Over the last decade, Greece went on a debt binge that came crashing to an end in late 2009, provoking an economic crisis that has decimated the country’s economy, brought down a government, unleashed increasing social unrest and threatened both Europe’s recovery and the future of the euro.
The Greek government has been kept afloat by its fellow eurozone countries, but at a steep price: the austerity measures demanded by France and Germany in return for two massive bailout packages have ripped holes in the Greek safety net and plunged the country into a recession of near-Great Depression dimensions. After long resisting the idea of a default, European officials in March 2012 helped Greece negotiate a landmark debt restructuring deal with the vast majority of its private sector lenders, who agreed to swap 177 billion in Greek debt for new bonds worth as much as 75 percent less. It was the largest default in history.
Scenario 1: New bail-out succeeds
The Greek government is racing against time to fulfil the demands of international lenders and qualify for a new lifeline to avoid default. The immediate priority is to secure a 12bn-euro (£10.6bn; $17bn) loan instalment by 3 July – part of the 110bn-euro loan package granted by the EU and International Monetary Fund in May 2010. But even if the Greek parliament adopts the new austerity measures – tax rises, spending cuts and privatisation – necessary to get that 12bn euros, it will only bring temporary relief.
Jittery markets may calm down if the EU agrees on a new rescue package for Greece worth about 120bn euros, which would give Greece time to restructure its economy, boost much-needed tax revenue and eventually return to commercial lenders.
The new package is deemed necessary because the ratings agencies have downgraded Greece’s sovereign bonds so much that it cannot afford to borrow from commercial lenders.
That rescue could buy enough time to restore confidence in the euro and reduce Greece’s debt mountain.

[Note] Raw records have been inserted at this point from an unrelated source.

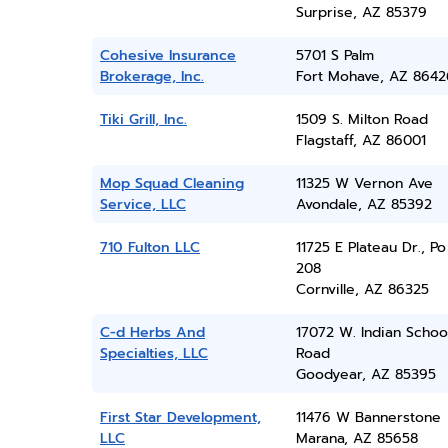
Surprise, AZ 85379
Cohesive Insurance
5701 S Palm
Brokerage, Inc.
Fort Mohave, AZ 8642
Tiki Grill, Inc.
1509 S. Milton Road
Flagstaff, AZ 86001
Mop Squad Cleaning
11325 W Vernon Ave
Service, LLC
Avondale, AZ 85392
710 Fulton LLC
11725 E Plateau Dr., P
208
Cornville, AZ 86325
C-d Herbs And
17072 W. Indian Schoo
Specialties, LLC
Road
Goodyear, AZ 85395
First Star Development,
11476 W Bannerstone
LLC
Marana, AZ 85658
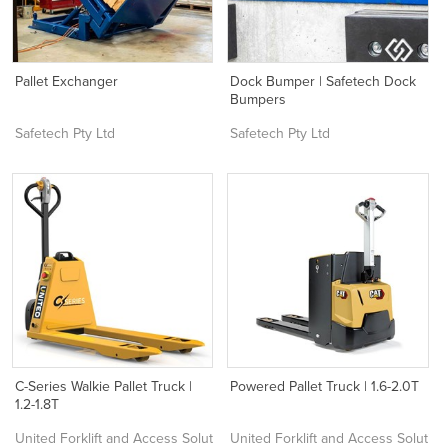
Pallet Exchanger
Dock Bumper | Safetech Dock
Bumpers
Safetech Pty Ltd
Safetech Pty Ltd
C-Series Walkie Pallet Truck |
Powered Pallet Truck | 1.6-2.0T
1.2-1.8T
United Forklift and Access Solutions
United Forklift and Access Solutio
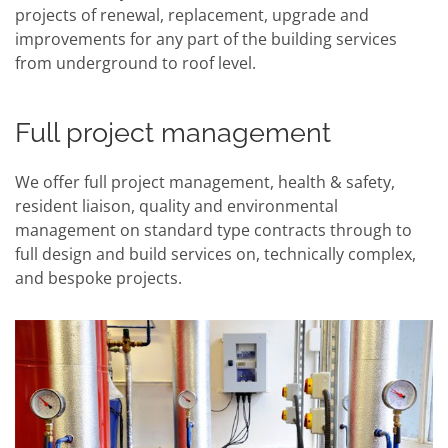
projects of renewal, replacement, upgrade and
improvements for any part of the building services
from underground to roof level.
Full project management
We offer full project management, health & safety,
resident liaison, quality and environmental
management on standard type contracts through to
full design and build services on, technically complex,
and bespoke projects.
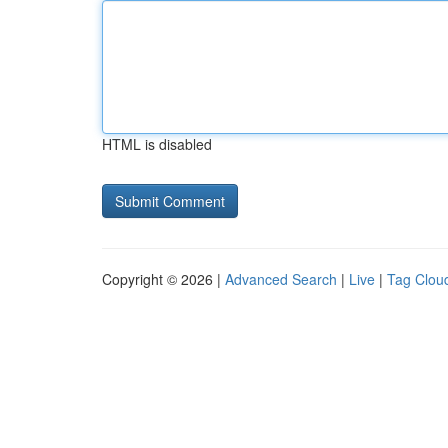
HTML is disabled
Copyright © 2026 |
Advanced Search
|
Live
|
Tag Clou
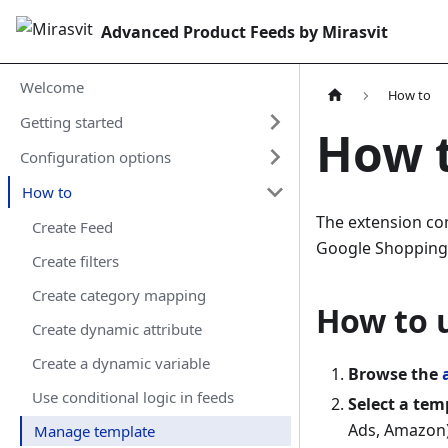
Advanced Product Feeds by Mirasvit
Welcome
How to
Getting started
How 
Configuration options
How to
The extension c
Create Feed
Google Shopping,
Create filters
Create сategory mapping
How to 
Create dynamic attribute
Create a dynamic variable
Browse the
Use conditional logic in feeds
Select a tem
Ads, Amazon)
Manage template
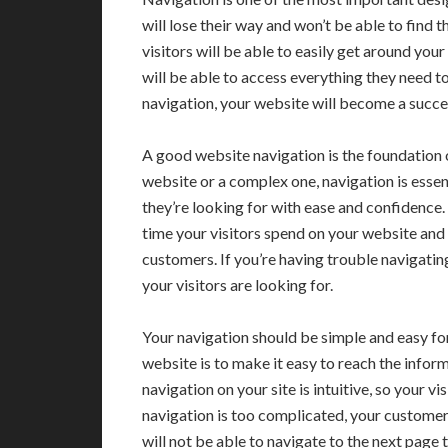
will lose their way and won’t be able to find 
visitors will be able to easily get around your
will be able to access everything they need to
navigation, your website will become a succes
A good website navigation is the foundation 
website or a complex one, navigation is essen
they’re looking for with ease and confidence.
time your visitors spend on your website and
customers. If you’re having trouble navigatin
your visitors are looking for.
Your navigation should be simple and easy for
website is to make it easy to reach the infor
navigation on your site is intuitive, so your v
navigation is too complicated, your customers
will not be able to navigate to the next page t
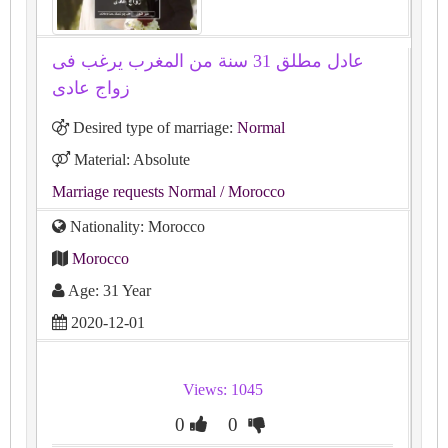
عادل مطلق 31 سنة من المغرب يرغب فى
زواج عادى
Desired type of marriage:
Normal
Material: Absolute
Marriage requests Normal
/ Morocco
Nationality: Morocco
Morocco
Age: 31 Year
2020-12-01
Views: 1045
0
0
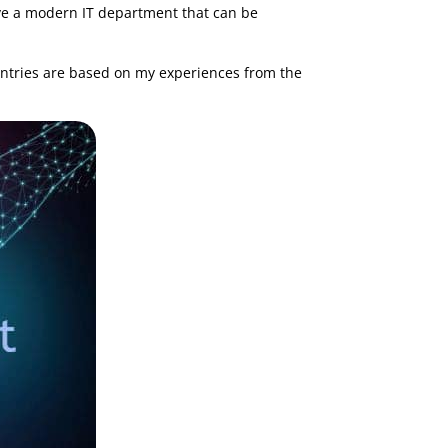
 have a modern IT department that can be
t entries are based on my experiences from the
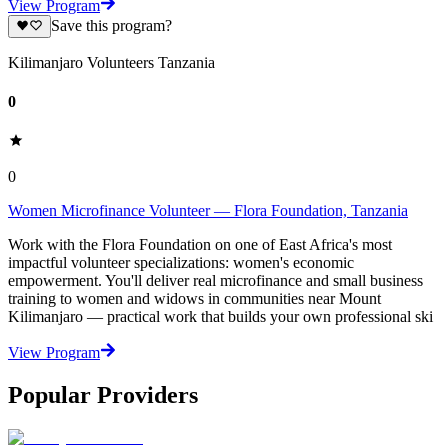
View Program
Save this program?
Kilimanjaro Volunteers Tanzania
0
0
Women Microfinance Volunteer — Flora Foundation, Tanzania
Work with the Flora Foundation on one of East Africa's most
impactful volunteer specializations: women's economic
empowerment. You'll deliver real microfinance and small business
training to women and widows in communities near Mount
Kilimanjaro — practical work that builds your own professional ski
View Program
Popular Providers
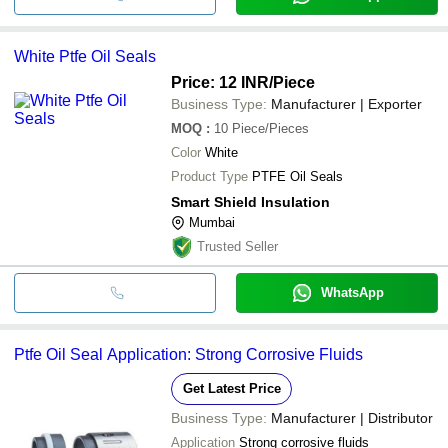
White Ptfe Oil Seals
Price: 12 INR
/Piece
Business Type:
Manufacturer | Exporter
MOQ
:
10
Piece/Pieces
Color
White
Product Type
PTFE Oil Seals
Smart Shield Insulation
Mumbai
Trusted Seller
WhatsApp
Ptfe Oil Seal Application: Strong Corrosive Fluids
Get Latest Price
Business Type:
Manufacturer | Distributor
Application
Strong corrosive fluids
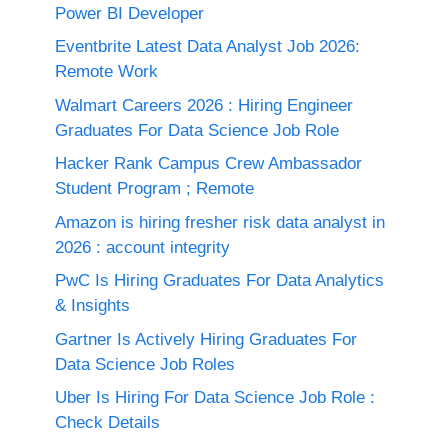
Power BI Developer
Eventbrite Latest Data Analyst Job 2026:
Remote Work
Walmart Careers 2026 : Hiring Engineer
Graduates For Data Science Job Role
Hacker Rank Campus Crew Ambassador
Student Program ; Remote
Amazon is hiring fresher risk data analyst in
2026 : account integrity
PwC Is Hiring Graduates For Data Analytics
& Insights
Gartner Is Actively Hiring Graduates For
Data Science Job Roles
Uber Is Hiring For Data Science Job Role :
Check Details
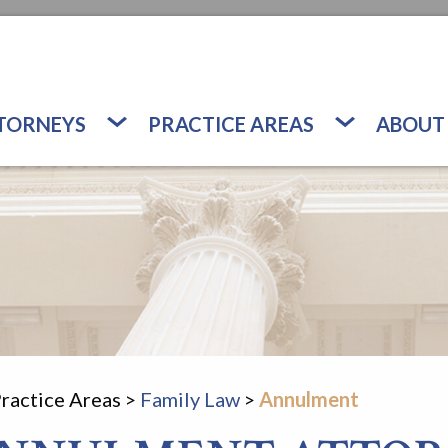
TORNEYS
PRACTICE AREAS
ABOUT
ractice Areas
>
Family Law
>
Annulment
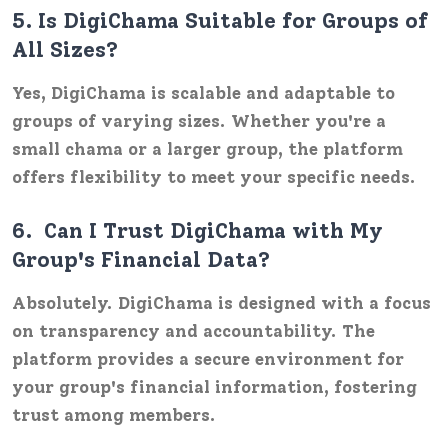
5.
Is DigiChama Suitable for Groups of
All Sizes?
Yes, DigiChama is scalable and adaptable to
groups of varying sizes. Whether you're a
small chama or a larger group, the platform
offers flexibility to meet your specific needs.
6.
Can I Trust DigiChama with My
Group's Financial Data?
Absolutely. DigiChama is designed with a focus
on transparency and accountability. The
platform provides a secure environment for
your group's financial information, fostering
trust among members.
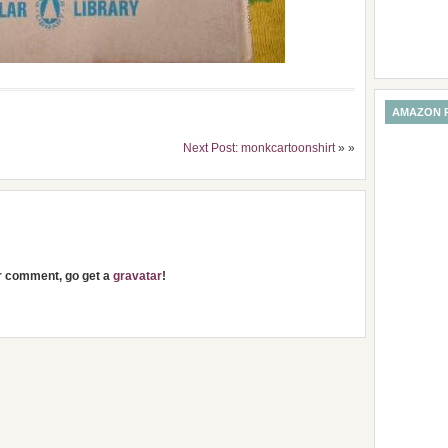
AMAZON 
Next Post: monkcartoonshirt
» »
ur comment, go get a
gravatar
!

Scenario 2: Greece quits euro – for a while
Being in the eurozone, Greece is unable to restore its economic competitiveness by devaluing its currency. Some commentators have entertained the notion that Greece could give up the euro, but not for good. Instead, it could take a “eurozone holiday,” temporarily sloughing off the obligations of the single currency and returning when the time was right. In this scenario, Greece would return to the drachma at a new exchange rate: one euro would equal one drachma. It would then devalue by nearly a quarter and return to the eurozone after a few years had passed at, say, 1.3 drachmas to the euro. Such a measure would certainly cut labour costs and boost exports.
However, it would increase the size of Greece’s debt mountain.
Scenario 3: A different sort of default
So what happens if Greece cannot meet its debt obligations?
Well, in that case, it will have to come clean and tell its creditors that they won’t be getting all the money they were owed. They will get most of it, but later than they had expected. This process is euphemistically known as “debt restructuring”. For it to work, holders of Greek government bonds would have to accept less than they were worth – or in the jargon of the markets, “take a haircut”.
According to analysts, the size of that haircut could be anything between 20% and 50%.
If the settlement were negotiated in an orderly fashion, it could form part of an acceptable solution – although it would make investors reluctant to buy more Greek bonds in the future. In their view, it would just be postponing the day of reckoning that they believe Greece must face. It would also raise interest rates for bonds issued by other troubled eurozone “periphery” economies – especially the Irish Republic and Portugal – and depress the value of the euro.